As of this writing, something interesting is going on with Google Trends: the top listed trend is for “Good Morning America,” but the results are all over the place, and days old. Could the Worldwide Google Trend now really be for news that happened one day ago, and beyond? And what about Fran Drescher?
Without absolute evidence, this blogger will engage in a thought experiment. Let’s say that Google Trends indeed “Reflects what keywords people are searching for on a daily basis.” But, from daily use experience with Google Trends, it looks like what used to be a real-time sensitive device, has been dialed back a bit in some way.
I assert this, because in the recent past, Google Trends has been a great barometer of what’s “hot” now. But for much of the last two months, it’s reliability has been questionable, at best. But before I continue, what’s the deal with actress Fran Drescher?
Well, Fran Drescher got a divorce from Peter Marc Jacobson, the executive producer of her new show called Happily Divorced. The show itself recounts their time together in a fictionalized way, leading up to the time he tells her, on the show, as in real life, that he’s Gay.
On Good Morning America on Tuesday, Fran Drescher said that the two remain good friends, and have even found men for each other.

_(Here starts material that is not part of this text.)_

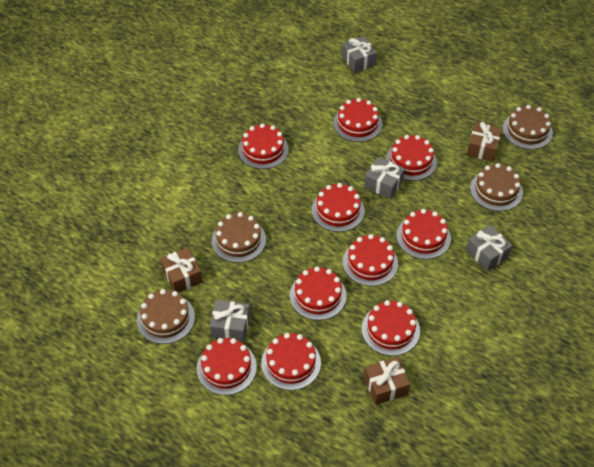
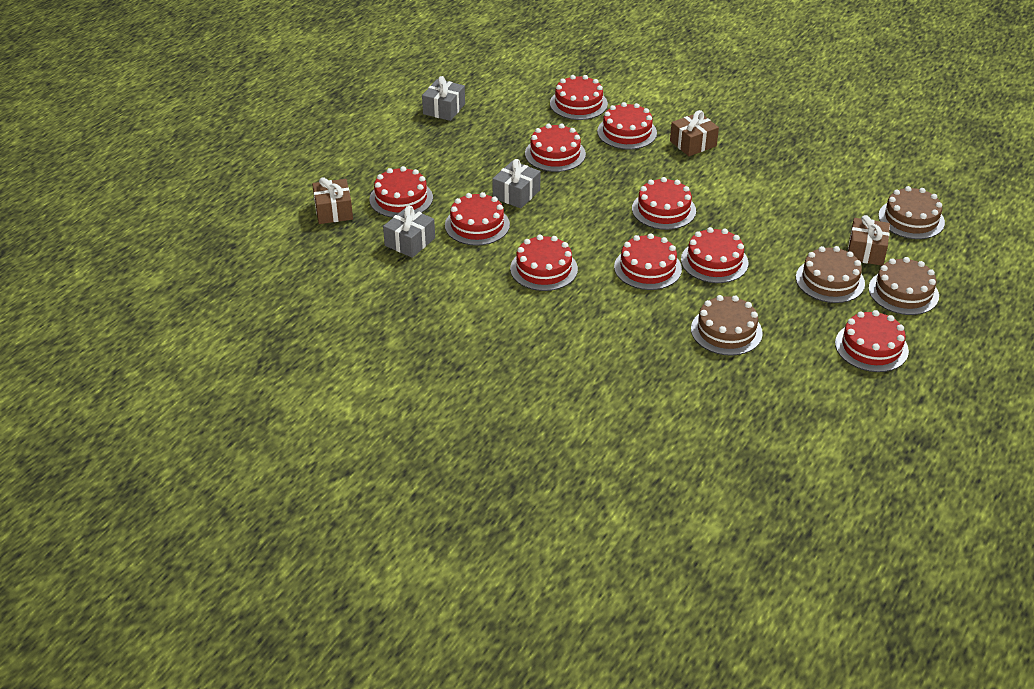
grey gift: [210,300,250,342] [342,36,377,73] [364,157,405,199] [466,225,512,271] = 4 -> [383,206,435,258] [422,76,465,121] [492,159,541,208] = 3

All well and good, but that doesn’t explain why Good Morning America and for a time today, Fran Drescher, have been top trends on Google, with “Good Morning America” leading the pack as of mid-day in the East?
Indeed, “Good Morning America” isn’t even today’s most – read story over at Huffington Post, which claims the lead post on Google Trends for the key word “Good Morning America.”
The only explanation for this development I can come up with is that Google Trends has been dialed back so that, unless the topic reaches a “volcanic” level of search, the system tends to reflect recent past, rather than current trends.
It’s a way, I think, of throwing off bloggers, and helps big media brands set the tone for their topics of the day. Is it right to do? No, not at all. It’s wrong.
The perfect system should show us what the true search terms are, at any moment, even if they have the word “sex” in them.
That points to a time, early in Google Trends history, when the top search terms were related to sex all the time. That is, until Google engineers figured out a way to eliminate sex from gumming up news-related search objectives.
The Wild West
Right now, with Google essentially gaming search because of fears that others will game search, coupled with their desire to help large media brands, and not small bloggers, Google Trends can’t be said to be a reliable tool if the reading for a search term is below the “volcanic” level. Once a term is at the level, Google Trends works as it should.
So, if you’re about to blog something regarding Fran Drescher, based on Google Trends think twice – it’s old news. The alternative? Well, check the front page of two of the largest news aggregators in the business: The Huffington Post and The Drudge Report.